With an annual budget of about $40,000, ASEF converts community benevolence into tangible products for the four schools in the district plus local kindergartens. The funds don’t really go to the school per se, but rather go directly into the classrooms, toward specific projects or products. With more than 350 successes already to their credit over the past eight years, ASEF is on track again to fund whatever initiatives teachers can ideate.

“I love this program, I love those people,” said Page Hilltop Elementary School Principal Fred Deppy. “This is the first place I’ve ever been to where there is a community so devoted to the students.”

Deppy cites in-school items like iPads, microscopes, fitness equipment and art supplies among the scores of out-of-budget implements that ASEF has brought directly into students’ hands.

ASEF is a group of about 14 residents from the two towns. The ever-changing roster is compromised of parents, and loosely headed by co-chairs Randy Clemence and Brenda Magno. The all-volunteer army serves as a conduit between generous donors, mostly local businesses, and classroom teachers.

“Our donors are the reason we can do what we do,” said Magno. From Knox Plumbing to Main Street Bank, dozens of sponsors contribute annually to ASEF, fully aware of the destination of those dollars.

Each town had its own incantation of an educational support foundation; Ayer’s dating back to 2004 and Shirley’s to 2007.

But when the school systems merged in 2011, “we also merged our organizations,” said Clemence. “It improved our resources by joining forces.” Buoyed by perennial platinum member sponsors Bull Run Restaurant and All Star Sporting Goods, the now-unified ASEF aspires to honor every grant request.

“If we can only fully fund one but not another, then we partially fund both,” said Magno. Whatever gaps remain in the funding for the smattering of wide-ranging projects including arts, STEM, life sciences, English language arts, and humanities, can be filled with supplemental donations from the PTO and from each school’s own budget.

The fall round of grants usually totals about $25,000 and is given to teachers of all grades for whatever educational support needs they face. Some of the grant requests are as simple as needing transportation to museums and field trips to farms and climbing walls. In the spring, an additional $10,000 is awarded as an Impact Grant to bring technological devices to desktops. Last year, 40 iPads arrived into second grade classrooms at Page Hilltop.

The flagship of the ASEF fleet is the LEGO Robotics programs. “The robotics program is huge,” said Deppy. “We’re very proud of that and have more than 40 kids involved just in this school.” The robotics program, which has evolved into competitive teams across several age groups, spreads upward to the Shirley Middle School and to the high school.

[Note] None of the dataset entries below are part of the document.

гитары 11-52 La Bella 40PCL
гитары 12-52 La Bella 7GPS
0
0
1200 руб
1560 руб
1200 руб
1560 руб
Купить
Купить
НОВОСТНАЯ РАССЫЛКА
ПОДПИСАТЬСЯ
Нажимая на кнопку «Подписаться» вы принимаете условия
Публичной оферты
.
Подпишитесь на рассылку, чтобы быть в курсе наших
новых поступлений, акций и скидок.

“Many of the kids in the high school robotics got their start down here in LEGO Robotics. They even come back to mentor the younger students,” said program head Brian LaPointe. “It all started about eight years ago when ASEF gave us $2,000 to buy some old, used equipment. Since then, they have funded us every year.”

They also award an annual scholarship to outgoing Panthers who have demonstrated a commitment to community service and to academic success, plus $100 each to a chosen eighth-grade boy and girl. The five preschools in the district are not left out of ASEF’s philanthropy, with $3,000 given annually to fund similar, age-appropriate projects there.

Magno insists that ASEF’s work will continue even after the children of the members graduate and move on. “We are always looking for new members,” she said, “so that we can continue to transition as parents and students ‘age out’ of the system.”